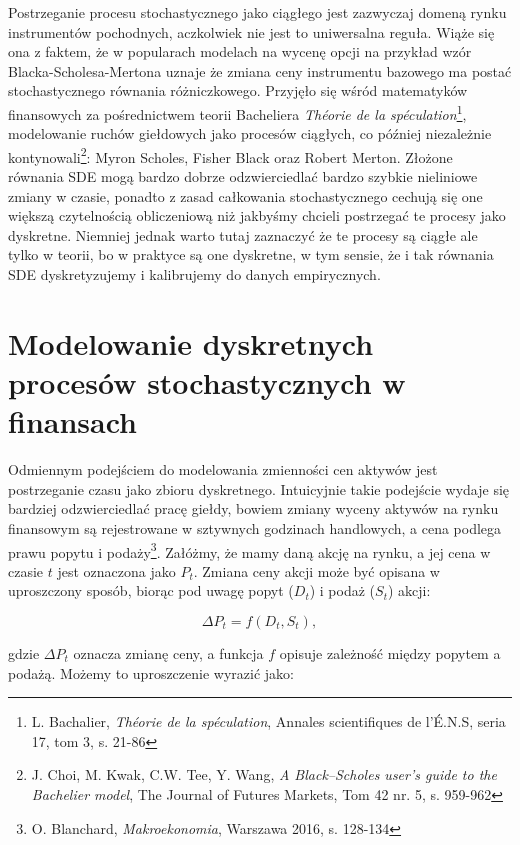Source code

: Postrzeganie procesu stochastycznego jako ciągłego jest zazwyczaj domeną rynku instrumentów pochodnych, aczkolwiek nie jest to uniwersalna reguła. Wiąże się ona z faktem, że w popularach modelach na wycenę opcji na przykład wzór Blacka-Scholesa-Mertona uznaje że zmiana ceny instrumentu bazowego ma postać stochastycznego równania różniczkowego. Przyjęło się wśród matematyków finansowych za pośrednictwem teorii Bacheliera \textit{Théorie de la spéculation}\footnote{L. Bachalier, \textit{Théorie de la spéculation}, Annales scientifiques de l’É.N.S, seria 17, tom 3, s. 21-86}, modelowanie ruchów giełdowych jako procesów ciągłych, co później niezależnie kontynowali\footnote{J. Choi, M. Kwak, C.W. Tee, Y. Wang, \textit{A Black–Scholes user’s guide to the Bachelier model}, The Journal of Futures Markets, Tom 42 nr. 5, s. 959-962}: Myron Scholes, Fisher Black oraz Robert Merton. Złożone równania SDE mogą bardzo dobrze odzwierciedlać bardzo szybkie nieliniowe zmiany w czasie, ponadto z zasad całkowania stochastycznego cechują się one większą czytelnością obliczeniową niż jakbyśmy chcieli postrzegać te procesy jako dyskretne. Niemniej jednak warto tutaj zaznaczyć że te procesy są ciągłe ale tylko w teorii, bo w praktyce są one dyskretne, w tym sensie, że i tak równania SDE dyskretyzujemy i kalibrujemy do danych empirycznych.


\section{Modelowanie dyskretnych procesów stochastycznych w finansach}
Odmiennym podejściem do modelowania zmienności cen aktywów jest postrzeganie czasu jako zbioru dyskretnego. Intuicyjnie takie podejście wydaje się bardziej odzwierciedlać pracę giełdy, bowiem zmiany wyceny aktywów na rynku finansowym są rejestrowane w sztywnych godzinach handlowych, a cena podlega prawu popytu i podaży\footnote{O. Blanchard, \textit{Makroekonomia}, Warszawa 2016, s. 128-134}. Załóżmy, że mamy daną akcję na rynku, a jej cena w czasie \( t \) jest oznaczona jako \( P_t \). Zmiana ceny akcji może być opisana w uproszczony sposób, biorąc pod uwagę popyt (\( D_t \)) i podaż (\( S_t \)) akcji:

\begin{equation}
\Delta P_t = f(D_t, S_t),
\end{equation}

gdzie \( \Delta P_t \) oznacza zmianę ceny, a funkcja \( f \) opisuje zależność między popytem a podażą. Możemy to uproszczenie wyrazić jako:

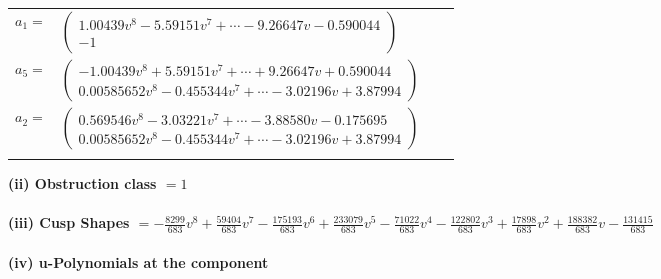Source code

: \documentclass[1p]{elsarticle_modified}
\theoremstyle{definition}
\begin{document}
\begin{tabular}{m{7pt} m{180pt} m{7pt} m{180pt} }
\flushright $a_{1}=$&$\begin{pmatrix}1.00439 v^{8}-5.59151 v^{7}+\cdots-9.26647 v-0.590044\\-1\end{pmatrix}$ \\
\flushright $a_{5}=$&$\begin{pmatrix}-1.00439 v^{8}+5.59151 v^{7}+\cdots+9.26647 v+0.590044\\0.00585652 v^{8}-0.455344 v^{7}+\cdots-3.02196 v+3.87994\end{pmatrix}$ \\
\flushright $a_{2}=$&$\begin{pmatrix}0.569546 v^{8}-3.03221 v^{7}+\cdots-3.88580 v-0.175695\\0.00585652 v^{8}-0.455344 v^{7}+\cdots-3.02196 v+3.87994\end{pmatrix}$\\&\end{tabular}
\flushleft \textbf{(ii) Obstruction class $= 1$}\\~\\
\flushleft \textbf{(iii) Cusp Shapes $= -\frac{8299}{683} v^8+\frac{59404}{683} v^7-\frac{175193}{683} v^6+\frac{233079}{683} v^5-\frac{71022}{683} v^4-\frac{122802}{683} v^3+\frac{17898}{683} v^2+\frac{188382}{683} v-\frac{131415}{683}$}\\~\\
\newpage\renewcommand{\arraystretch}{1}
\flushleft \textbf{(iv) u-Polynomials at the component}\newline \\
\end{document}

**What needs to be done:**
Copy word for word every line from the one holding "gdzie \( \Delta" to the end of the listing, both ends included, but do not copy any pictures.

**Answer to the problem:**
gdzie \( \Delta P_t \) oznacza zmianę ceny, a funkcja \( f \) opisuje zależność między popytem a podażą. Możemy to uproszczenie wyrazić jako:

Source code

: \documentclass[1p]{elsarticle_modified}
\theoremstyle{definition}
\begin{document}
\begin{tabular}{m{7pt} m{180pt} m{7pt} m{180pt} }
\flushright $a_{1}=$&$\begin{pmatrix}1.00439 v^{8}-5.59151 v^{7}+\cdots-9.26647 v-0.590044\\-1\end{pmatrix}$ \\
\flushright $a_{5}=$&$\begin{pmatrix}-1.00439 v^{8}+5.59151 v^{7}+\cdots+9.26647 v+0.590044\\0.00585652 v^{8}-0.455344 v^{7}+\cdots-3.02196 v+3.87994\end{pmatrix}$ \\
\flushright $a_{2}=$&$\begin{pmatrix}0.569546 v^{8}-3.03221 v^{7}+\cdots-3.88580 v-0.175695\\0.00585652 v^{8}-0.455344 v^{7}+\cdots-3.02196 v+3.87994\end{pmatrix}$\\&\end{tabular}
\flushleft \textbf{(ii) Obstruction class $= 1$}\\~\\
\flushleft \textbf{(iii) Cusp Shapes $= -\frac{8299}{683} v^8+\frac{59404}{683} v^7-\frac{175193}{683} v^6+\frac{233079}{683} v^5-\frac{71022}{683} v^4-\frac{122802}{683} v^3+\frac{17898}{683} v^2+\frac{188382}{683} v-\frac{131415}{683}$}\\~\\
\newpage\renewcommand{\arraystretch}{1}
\flushleft \textbf{(iv) u-Polynomials at the component}\newline \\
\end{document}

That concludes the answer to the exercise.